Thursday, 29 October 2015

Stocks rise after Fed meeting, China's stock market returning to "normalcy"

Stocks were mostly up on Wednesday after the Federal Reserve monetary policy meeting.

In a statement following its policy meeting, Fed officials suggested they had become less concerned about financial-market volatility and international economic growth.

While stocks initially dipped after the meeting, they recovered subsequently to leave the S&P 500 up 1.2 percent at the end of the day.

In Europe, the STOXX Europe 600 closed 1.1 prcent higher.

However, earlier in Asia, markets were mixed. The Hang Seng Index fell 0.8 percent and the Shanghai Composite Index lost 1.7 percent but Japan’s Nikkei 225 rose 0.7 percent.

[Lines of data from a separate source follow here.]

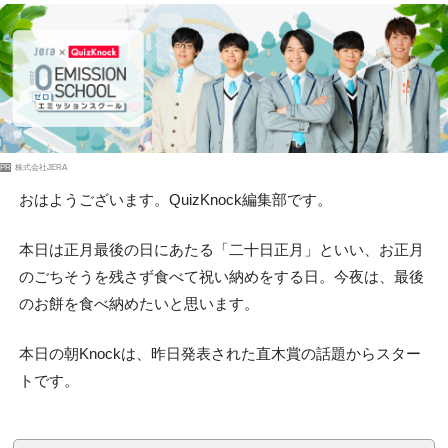
PR
株式会社JERA
おはようございます。QuizKnock編集部です。
本日は正月最後の日にあたる「二十日正月」といい、お正月
のごちそうを残さず食べて祝い納めをする日。今夜は、最後
のお餅を食べ納めたいと思います。
本日の朝Knockは、昨日発表された直木賞の話題からスター
トです。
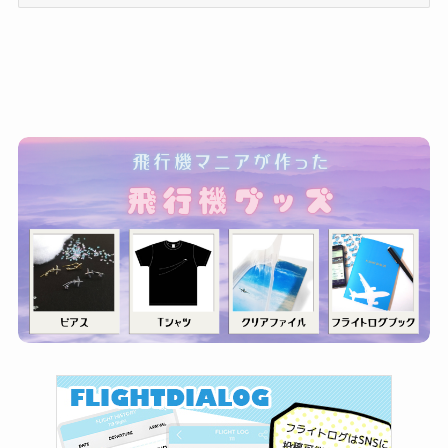
テ
ゴ
リ
ー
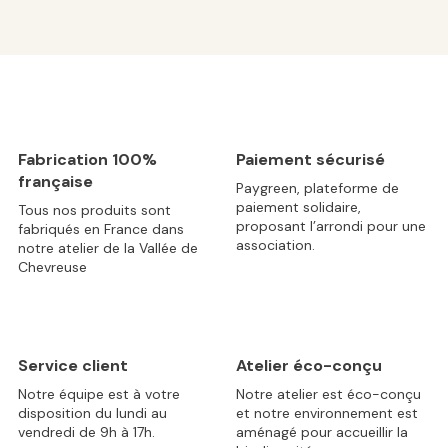
Fabrication 100%
Paiement sécurisé
française
Paygreen, plateforme de
paiement solidaire,
Tous nos produits sont
proposant l’arrondi pour une
fabriqués en France dans
association.
notre atelier de la Vallée de
Chevreuse
Service client
Atelier éco-conçu
Notre équipe est à votre
Notre atelier est éco-conçu
disposition du lundi au
et notre environnement est
vendredi de 9h à 17h.
aménagé pour accueillir la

Wednesday's decline notwithstanding, China's stock market has been looking positive lately. From Bloomberg:

Less than five months after China’s equity bubble burst, the Shanghai Composite Index is surging once again.

This month’s 11 percent rebound is one of the biggest surprises in global markets after international money managers all but gave up on Chinese stocks in the wake of a $5 trillion crash, according to JPMorgan Chase & Co. What’s even more remarkable is that the gains look like the result of buying from ordinary investors, rather than the government-run funds who sought to prop up prices during the rout.

Some analysts think that the rally in China's stock market will be sustained.

“We do expect the market to post better gains for the rest of the year amid policy initiatives, including rate cuts,” said Audrey Goh, a strategist at Standard Chartered Plc. “There are some signs of normalcy coming back.”